Chile multitasks on critical minerals
The world’s No. 2 lithium producer, Chile, announced in April that it would nationalize the white metal industry. We now have a a clearer idea of what that will look like.
Beginning in the first half of next year, the government will tender permits for lithium exploration and exploitation permits, with state-owned Codelco tasked with negotiating deals with new companies as well as current miners US-listed Albemarle and Chinese minority owned SQM. At the same time, the Chilean government wants Codelco to boost its copper output.
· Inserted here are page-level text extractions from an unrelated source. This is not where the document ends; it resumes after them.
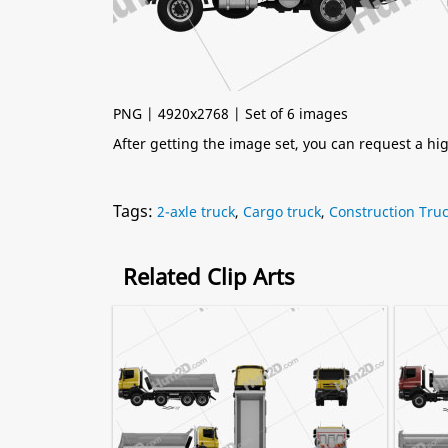
PNG | 4920x2768 | Set of 6 images
After getting the image set, you can request a h
Tags:
2-axle truck
,
Cargo truck
,
Construction Tru
Related Clip Arts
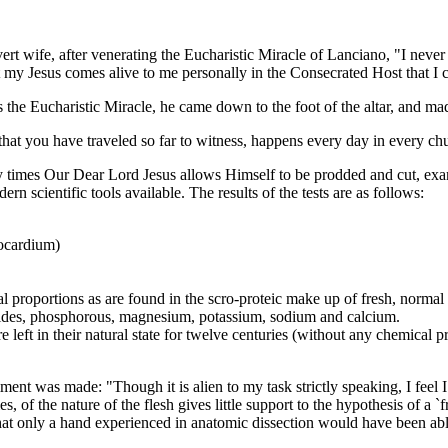
wife, after venerating the Eucharistic Miracle of Lanciano, "I never b
hat my Jesus comes alive to me personally in the Consecrated Host that 
he Eucharistic Miracle, he came down to the foot of the altar, and ma
 you have traveled so far to witness, happens every day in every churc
es Our Dear Lord Jesus allows Himself to be prodded and cut, exam
n scientific tools available. The results of the tests are as follows:
yocardium)
l proportions as are found in the scro-proteic make up of fresh, normal
orides, phosphorous, magnesium, potassium, sodium and calcium.
 left in their natural state for twelve centuries (without any chemical 
 was made: "Though it is alien to my task strictly speaking, I feel I sh
, of the nature of the flesh gives little support to the hypothesis of a `
hat only a hand experienced in anatomic dissection would have been abl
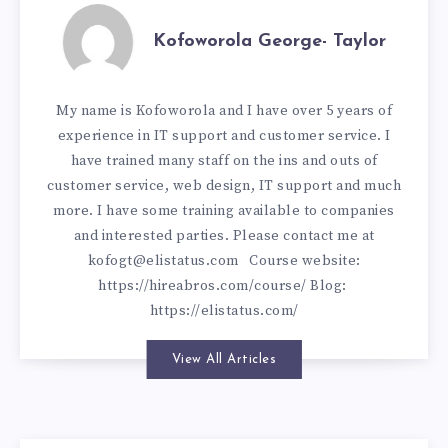
Kofoworola George- Taylor
My name is Kofoworola and I have over 5 years of
experience in IT support and customer service. I
have trained many staff on the ins and outs of
customer service, web design, IT support and much
more. I have some training available to companies
and interested parties. Please contact me at
kofogt@elistatus.com
Course website:
https://hireabros.com/course/
Blog:
https://elistatus.com/
View All Articles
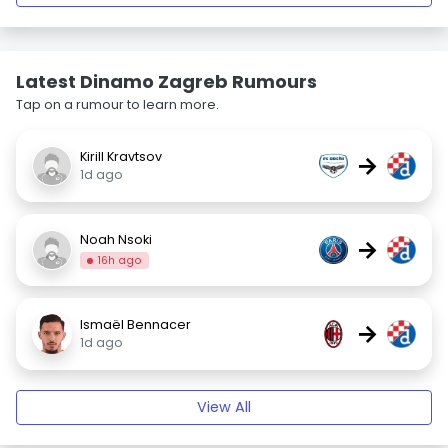
Latest Dinamo Zagreb Rumours
Tap on a rumour to learn more.
Kirill Kravtsov
→
1d ago
Noah Nsoki
→
16h ago
Ismaël Bennacer
→
1d ago
View All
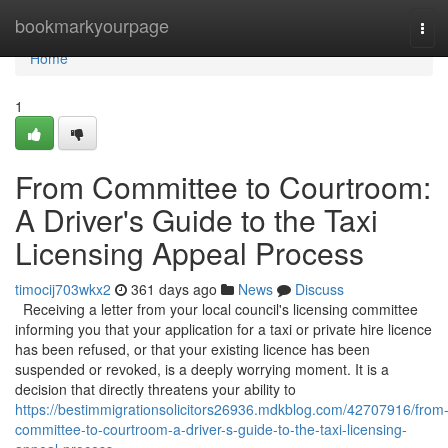
Home
bookmarkyourpage
Tog
navi
Home
1
From Committee to Courtroom:
A Driver's Guide to the Taxi
Licensing Appeal Process
timocij703wkx2
361 days ago
News
Discuss
Receiving a letter from your local council's licensing committee
informing you that your application for a taxi or private hire licence
has been refused, or that your existing licence has been
suspended or revoked, is a deeply worrying moment. It is a
decision that directly threatens your ability to
https://bestimmigrationsolicitors26936.mdkblog.com/42707916/from
committee-to-courtroom-a-driver-s-guide-to-the-taxi-licensing-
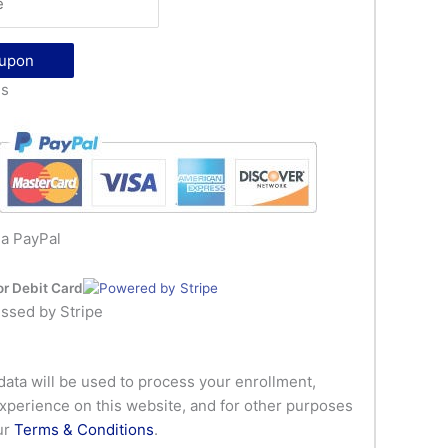
oupon
ls
ia PayPal
or Debit Card
ssed by Stripe
data will be used to process your enrollment,
xperience on this website, and for other purposes
ur
Terms & Conditions
.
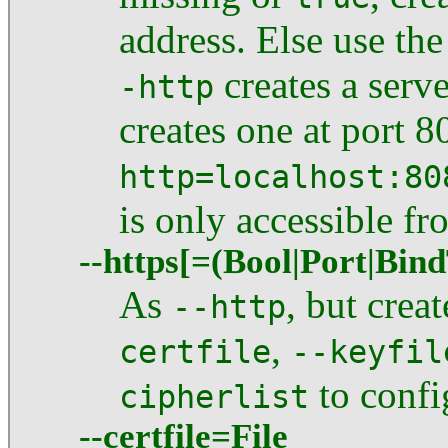
address. Else use the
creates a serve
-http
creates one at port 
http=localhost:80
is only accessible f
--https[=(Bool|Port|Bin
As
, but cre
--http
,
certfile
--keyfil
to confi
cipherlist
--certfile=File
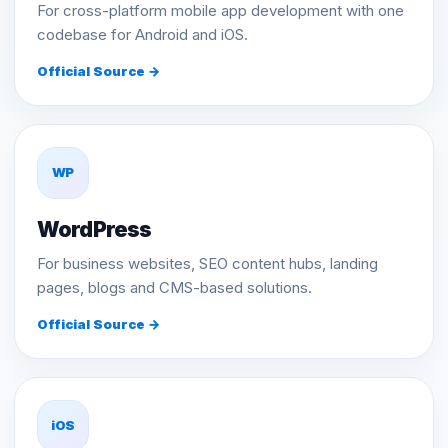
For cross-platform mobile app development with one
codebase for Android and iOS.
Official Source →
WP
WordPress
For business websites, SEO content hubs, landing
pages, blogs and CMS-based solutions.
Official Source →
iOS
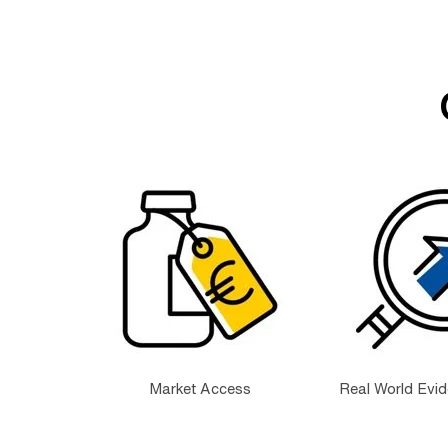
Market Access
Real World Evi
One immediate question: can Chile manage to tackle both metals at once?
Meanwhile, US companies stand a better chance of accessing Chilean lithium thanks to the Senate’s ratification this week of a tax treaty with the South American nation.
CATL heads upstream
CATL just sealed a 1.4 billion USD deal with Bolivia to build two lithium extraction plants, helping the country develop its largely untapped reserves in the Uyuni and Oruro salt flats. The deal comes after Bolivia tapped a CATL-led Chinse consortium in January to develop lithium deposits in a partnership deal.
While CATL has invested in numerous upstream mineral projects, it doesn’t currently produce lithium. With the latest Bolivian projects, the Chinese battery giant will officially produce battery raw materials and directly enter the EV supply chain’s upstream-most node. That means more vertical integration—and more leverage over other industry players.
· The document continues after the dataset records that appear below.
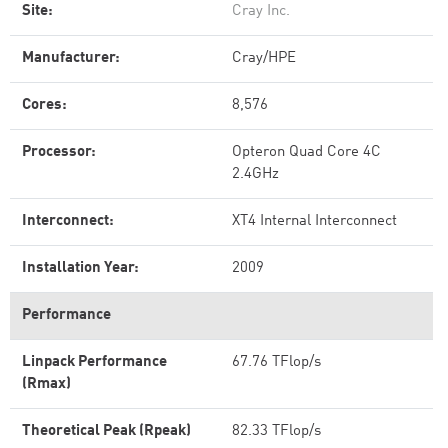
Site:
Cray Inc.
Manufacturer:
Cray/HPE
Cores:
8,576
Processor:
Opteron Quad Core 4C
2.4GHz
Interconnect:
XT4 Internal Interconnect
Installation Year:
2009
Performance
Linpack Performance
67.76 TFlop/s
(Rmax)
Theoretical Peak (Rpeak)
82.33 TFlop/s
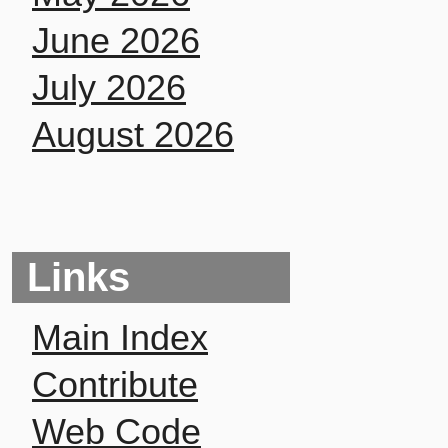
June 2026
July 2026
August 2026
Links
Main Index
Contribute
Web Code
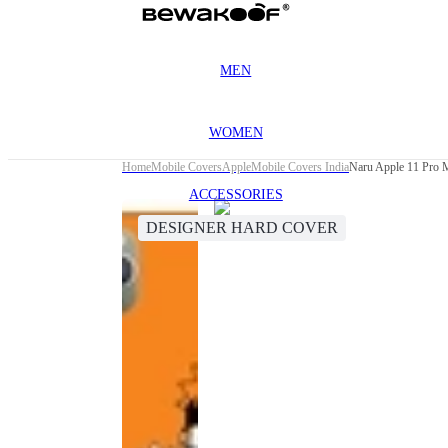
MEN
WOMEN
Home
Mobile Covers
Apple
Mobile Covers India
Naru Apple 11 Pro 
ACCESSORIES
DESIGNER HARD COVER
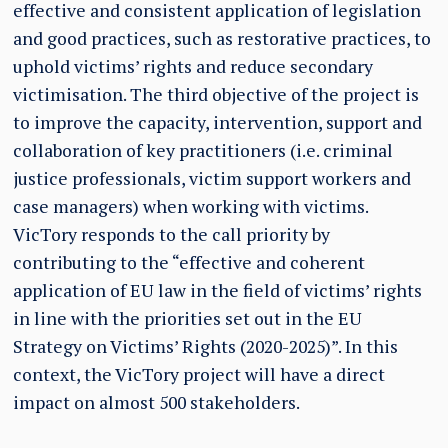
effective and consistent application of legislation
and good practices, such as restorative practices, to
uphold victims’ rights and reduce secondary
victimisation. The third objective of the project is
to improve the capacity, intervention, support and
collaboration of key practitioners (i.e. criminal
justice professionals, victim support workers and
case managers) when working with victims.
VicTory responds to the call priority by
contributing to the “effective and coherent
application of EU law in the field of victims’ rights
in line with the priorities set out in the EU
Strategy on Victims’ Rights (2020-2025)”. In this
context, the VicTory project will have a direct
impact on almost 500 stakeholders.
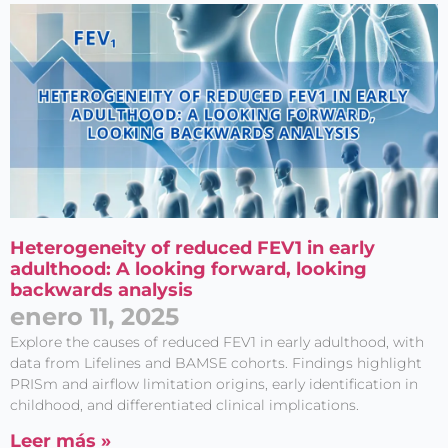
Heterogeneity of reduced FEV1 in early
adulthood: A looking forward, looking
backwards analysis
enero 11, 2025
Explore the causes of reduced FEV1 in early adulthood, with
data from Lifelines and BAMSE cohorts. Findings highlight
PRISm and airflow limitation origins, early identification in
childhood, and differentiated clinical implications.
Leer más »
In other upstream news: California-based KoBold Metals, which uses artificial intelligence to explore for critical minerals, has just raised a 200 million USD round valuing the company at 1 billion USD. Apparently there are unicorns underground, too. Now for the next step: processing.
The Middle East eyes metals, plastics, and EVs
Flush with cash from the high oil prices of recent months, the Middle Eastern state firms are casting about for attractive deals in plastics and metals.
This week, Abu Dhabi energy giant Adnoc made an initial 11 billion-plus USD takeover approach for Covestro; the German chemicals maker reportedly spurned the offer within days. Meanwhile, Saudi Arabia’s sovereign wealth fund wants to buy a stake in Brazilian mining giant Vale’s metal unit for 2.5 billion USD.
And the Mideast state investors are looking further downstream, too. The Abu Dhabi government has just taken a 7% stake in Chinese EV maker NIO. That follows Saudi Arabia’s 5.6 billion USD investment last week with another Chinese EV firm, Human Horizons. Meanwhile, China’s Qiantu Motors just signed an agreement with Jordan’s Manaseer Group to establish a joint venture in the country, from which it plans to expand into the Middle East and North Africa markets.
Covestro stock price
Successful and failed LNG shopping trips
This week brings a tale of two very different LNG deals.
On the successful front: China National Petroleum Corporation and QatarEnergy sealed a 27-year contract, with CNPC committing to buying four million tons of LNG from Qatar, in addition to taking an equity stake in the Gulf nation’s North Field LNG project.
On the foiled front: no companies responded to Pakistan’s tender to buy six shipments of the chilled fuel for October-to-December delivery. Producers were reluctant to sell reportedly because foreign banks refused to repay funds in case the buyer—the foreign-exchange-starved Pakistan—cannot. Nor has Pakistan managed to secure long-term deals. That’s all bad news, and leaves the country vulnerable to years of energy shortages.